Devido à raridade dos metais preciosos, e algumas das gemas (tradicionalmente, pedras preciosas) usadas na produção de peças de ourivesaria, o valor de tais objetos pode alcançar valores bastante elevados, os quais estão relacionados também com a originalidade dos desenhos, a perícia e o tempo de mão de obra necessários para as conceber.

Inegavelmente a arte da ourivesaria continua a seduzir, seja pelo brilho, seja pelo detalhe, seja pelo engenho, revelando extraordinária criatividade da parte de quem a materializa em objetos de utilizações variadas. Tradicionalmente uma arte manual, foi por tentativa e erro que os artesãos do passado desenvolveram as primeiras técnicas de transformação e moldagem do ouro. Estas foram transmitidas de geração em geração, deram origem a outras, tudo envolto numa aura de magia e segredo talvez comparável ao imaginário coletivo da alquimia.

Se é necessária criatividade sem limite para que nasçam peças que surpreendem, também é fundamental o rigor das medidas associadas.

Medidas para formar ligas de metal, medidas para a peça funcionar, medidas para conceber soluções que vão transformar o metal, a régua, o esquadro, o compasso são ferramentas do dia a dia de um ourives, sabendo que décimas de milímetro podem fazer a diferença entre o sucesso e o fracasso da arte final. Como a utilização de ácidos e bases é vulgar no processo, conhecimentos mínimos de química, para além da matemática, são de grande valia para o ourives contemporâneo.

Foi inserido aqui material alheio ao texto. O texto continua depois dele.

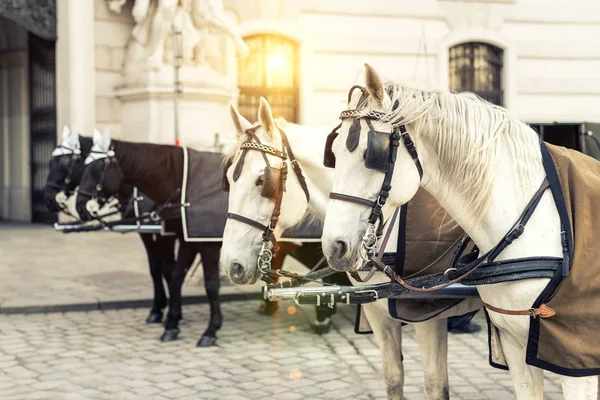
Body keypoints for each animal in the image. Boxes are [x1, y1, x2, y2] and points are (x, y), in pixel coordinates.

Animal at [43, 134, 177, 324]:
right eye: (51, 162)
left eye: (65, 164)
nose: (48, 199)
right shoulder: (146, 233)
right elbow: (155, 268)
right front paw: (157, 310)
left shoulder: (165, 234)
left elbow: (168, 269)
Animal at [220, 97, 478, 400]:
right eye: (228, 179)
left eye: (262, 181)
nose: (232, 265)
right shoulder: (378, 313)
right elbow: (393, 378)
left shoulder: (428, 313)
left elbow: (436, 387)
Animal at [322, 64, 596, 398]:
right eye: (333, 154)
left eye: (371, 153)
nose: (334, 246)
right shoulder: (515, 344)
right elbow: (396, 378)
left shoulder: (575, 359)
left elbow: (434, 384)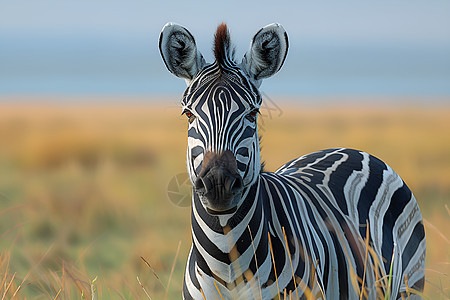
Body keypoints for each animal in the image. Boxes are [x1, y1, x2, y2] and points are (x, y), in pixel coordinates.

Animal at [158, 22, 426, 298]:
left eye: (253, 113)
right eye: (188, 114)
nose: (218, 184)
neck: (227, 260)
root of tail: (351, 149)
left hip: (410, 283)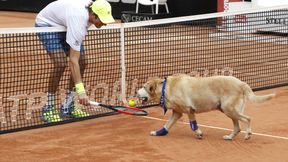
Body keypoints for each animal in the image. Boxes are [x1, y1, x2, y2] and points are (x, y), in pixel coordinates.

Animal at [137, 75, 274, 140]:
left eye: (144, 87)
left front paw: (199, 134)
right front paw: (158, 133)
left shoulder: (189, 110)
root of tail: (241, 83)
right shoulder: (177, 113)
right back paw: (230, 137)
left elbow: (193, 125)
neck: (165, 88)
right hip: (229, 110)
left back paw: (248, 134)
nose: (136, 93)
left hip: (229, 109)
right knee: (238, 127)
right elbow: (167, 125)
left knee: (247, 118)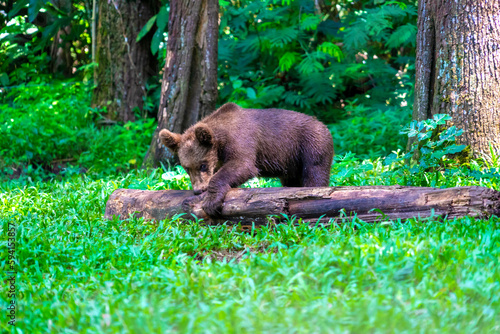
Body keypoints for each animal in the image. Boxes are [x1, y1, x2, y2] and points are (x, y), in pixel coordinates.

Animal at [159, 102, 332, 217]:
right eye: (186, 168)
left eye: (203, 165)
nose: (198, 190)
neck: (220, 142)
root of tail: (324, 125)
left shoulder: (241, 140)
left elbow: (242, 165)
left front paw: (211, 202)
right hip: (291, 163)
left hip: (310, 145)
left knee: (315, 172)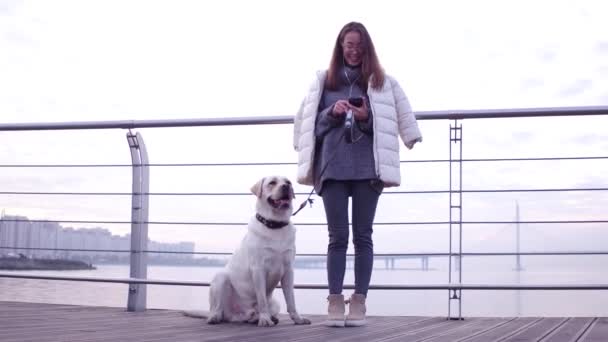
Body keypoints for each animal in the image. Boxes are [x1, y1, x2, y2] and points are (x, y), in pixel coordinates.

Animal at [188, 175, 312, 328]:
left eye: (288, 182)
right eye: (272, 183)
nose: (286, 187)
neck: (275, 225)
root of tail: (240, 314)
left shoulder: (288, 270)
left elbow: (291, 300)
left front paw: (297, 319)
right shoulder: (258, 269)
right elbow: (262, 299)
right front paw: (265, 319)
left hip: (275, 303)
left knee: (252, 315)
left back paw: (261, 318)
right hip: (221, 278)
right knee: (218, 309)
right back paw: (216, 317)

É assim difícil restringir este ofício apenas a um destes universos.

Arte e ciência têm de estar lado a lado num tempo em que a ourivesaria artesanal, que continua a ser valorizada em relação à industrial, contempla a possibilidade de tantos metais preciosos além do ouro (com características distintas uns dos outros), design e engenharia complexos, e ganhou uma consciência ambiental urgente.

Assim, podemos dizer que a ourivesaria é um lugar de interseção onde o artista aplica ciência e o cientista se exprime com arte.